YouTube time is different because there's not one single place controlling your entire feed, noone dictating what you are going to watch. You can decide on your own to watch ten hours of your favourite candidate and ignore every other, because you made that choice and noone imposed it on you.

The Citizens United question is a bit tricky indeed, but two things:

- Ultimately, it is the TV channel's responsibility to have aired such a video, and as such should match any time campaigning for a candidate with others. But, like you said, it was more an attack then anything else. Which brings us to our second point:

- Straight up outlaw such clips that are an attack on a candidate. It serves no purpose other than to drive down the level, it makes the campaign absolutely worthless and is a danger to democracy. It is the most basic level, the dark depth of political life. It kills every debate, destroys every effort made to educate people, because ultimately attacks are cheap, entertaining and efficient. It truly makes society worse as a whole, and people stupid. Yes, that's maybe an attack on free speech. I believe keeping a higher level of debate is a tad more important than being able to take a dump on someone you don't like on live TV.
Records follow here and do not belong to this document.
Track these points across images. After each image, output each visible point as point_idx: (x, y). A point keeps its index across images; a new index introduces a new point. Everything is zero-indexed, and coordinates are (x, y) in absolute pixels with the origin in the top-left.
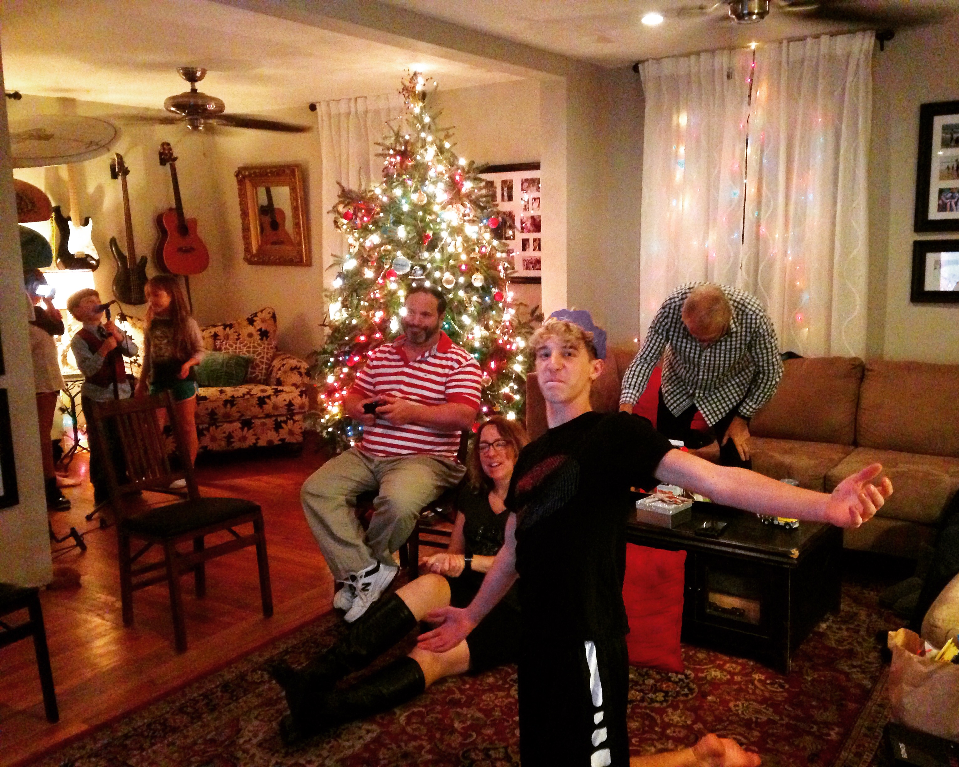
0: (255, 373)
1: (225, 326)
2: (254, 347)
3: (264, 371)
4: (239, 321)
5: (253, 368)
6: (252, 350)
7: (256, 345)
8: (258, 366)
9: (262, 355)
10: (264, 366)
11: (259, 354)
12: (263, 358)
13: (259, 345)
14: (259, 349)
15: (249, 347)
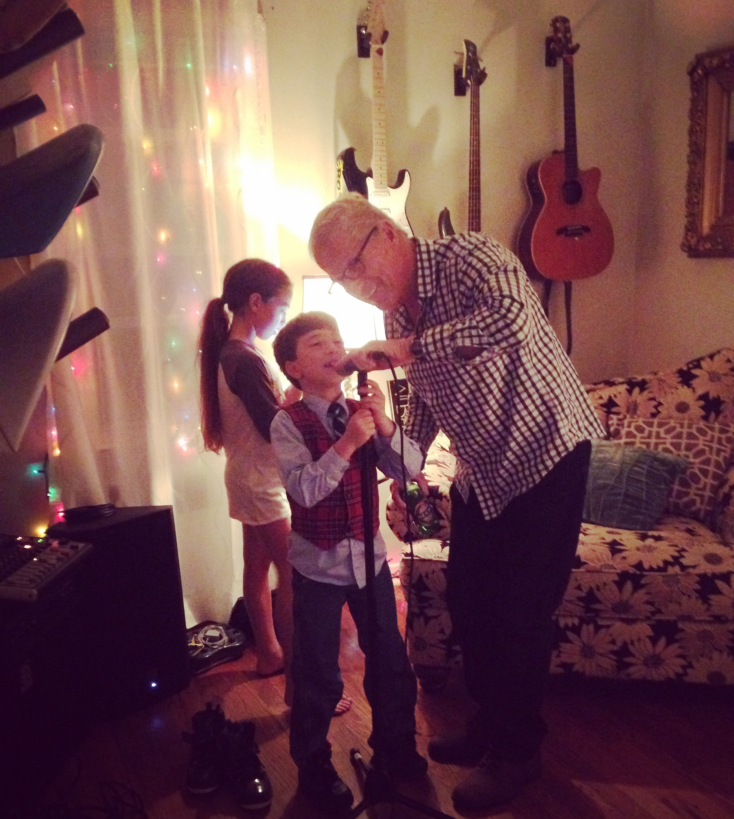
0: (687, 494)
1: (632, 385)
2: (690, 436)
3: (707, 493)
4: (661, 374)
5: (685, 483)
6: (684, 442)
7: (694, 431)
8: (695, 478)
9: (708, 455)
10: (710, 481)
11: (701, 452)
12: (707, 462)
13: (700, 430)
14: (701, 443)
15: (679, 436)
Let me give you examples of where I live, France, to alleviate some of your fears.

We have a council that ensures what is aired is either nonpartisan, or matched, with the ability to shut down entire TV programs if needed. It has not been done in decades, and most of it ends up being fines. The shitstorm that would happen if they did cancel an show would be quite the sight. Attacks are forbidden. Total campaign funds are capped. Campaign clips are of fixed length, are aired something like four times a day, randomly ordered, shown for all candidates. Public TV has an obligation to give financial and material aid for smaller candidates to ensure they can have a clip. You cannot start officially campaigning on TV and in the press before a set date. You could say we have some rather intensive speech control.

This previous election has seen the two traditional parties (LR & PS) failing miserably. The socialist party, one of the most important parties in the country and previous president's party ended up with a pitiful 6.5% of votes. REM, the new president's movement was born out of nowhere barely a year before the elections. FI managed to crystallize the leftist electorate and reach 19%, barely a percent below the traditional conservative candidate. The FN, as much as I despise them for everything they stand for, is not a traditional party. We have communist candidates. Yes, multiple, because the only thing harder than herding cats is getting communists to agree. We have one that intends to go to Mars. Every election, we have a dozen candidates. Every election, debates are held. They're even rather polite, usually. This year, Fillon has been bogged down in embezzlement affairs, Le Pen too. Aside from one deliciously satisfying bash during one debate, an which lasted 3 minutes over a 3 hour long debate, things stayed civil.

And that's just an example of how we do it here, and I definitely not believe it's perfect. Our political system has issues. Plenty of them. Look at other countries, look at how it's done. Improve on it, and take the best from each.




> because there's not one single place controlling your entire feed

That's true with cable too.

> Straight up outlaw such clips that are an attack on a candidate.

What constitutes an attack? Is a clip pointing out that a candidate is wrong on some matter of fact an attack on that candidate? What about a matter of almost-fact (i.e. one where disagreements exist but the preponderance of the evidence is considered to be on a certain side)? This is a serious question; people disagree vehemently on this very matter. As a concrete example, can one point out that a candidate's policies will likely lead to increased atmospheric CO_2 levels? Can one point out that a candidate has not been trustworthy in the past?

I think pointing out potential problems with candidates is _critical_ to democracy functioning. The _tone_ is a separate matter, of course, and I agree that the tone it's often done in is not good for democracy.

I would really like to understand what you consider an "attack" vs "not an attack" and how those definitions match up with how you'd have to define them sanely for an equal-time regime.

> Let me give you examples of where I live, France, to alleviate some of your fears.

France is pretty bad on freedom-of-speech issues, I know; not just in this area. That doesn't mean the US should follow France's lead down that lane.

> We have a council that ensures what is aired is either nonpartisan

Really? And they do this while ignoring their own political biases, including unconscious ones? I am dubious, but it's possible if there is enough of a tradition of doing so that people would be embarrassed to show even implicit partisanship in this situation.

> Attacks are forbidden

"Attacks" defined how?

> Campaign clips are of fixed length

Defined how? Are Michael Moore movies considered "campaign clips"? Should they be in the US?

Again, I agree that the way US elections work is far from optimal. I've just had a hard time finding things to change that would not cause more harm than good, including starting down some seriously slippery slopes to things we have consciously moved away from in the past (e.g. government control over the content of what can be aired on TV).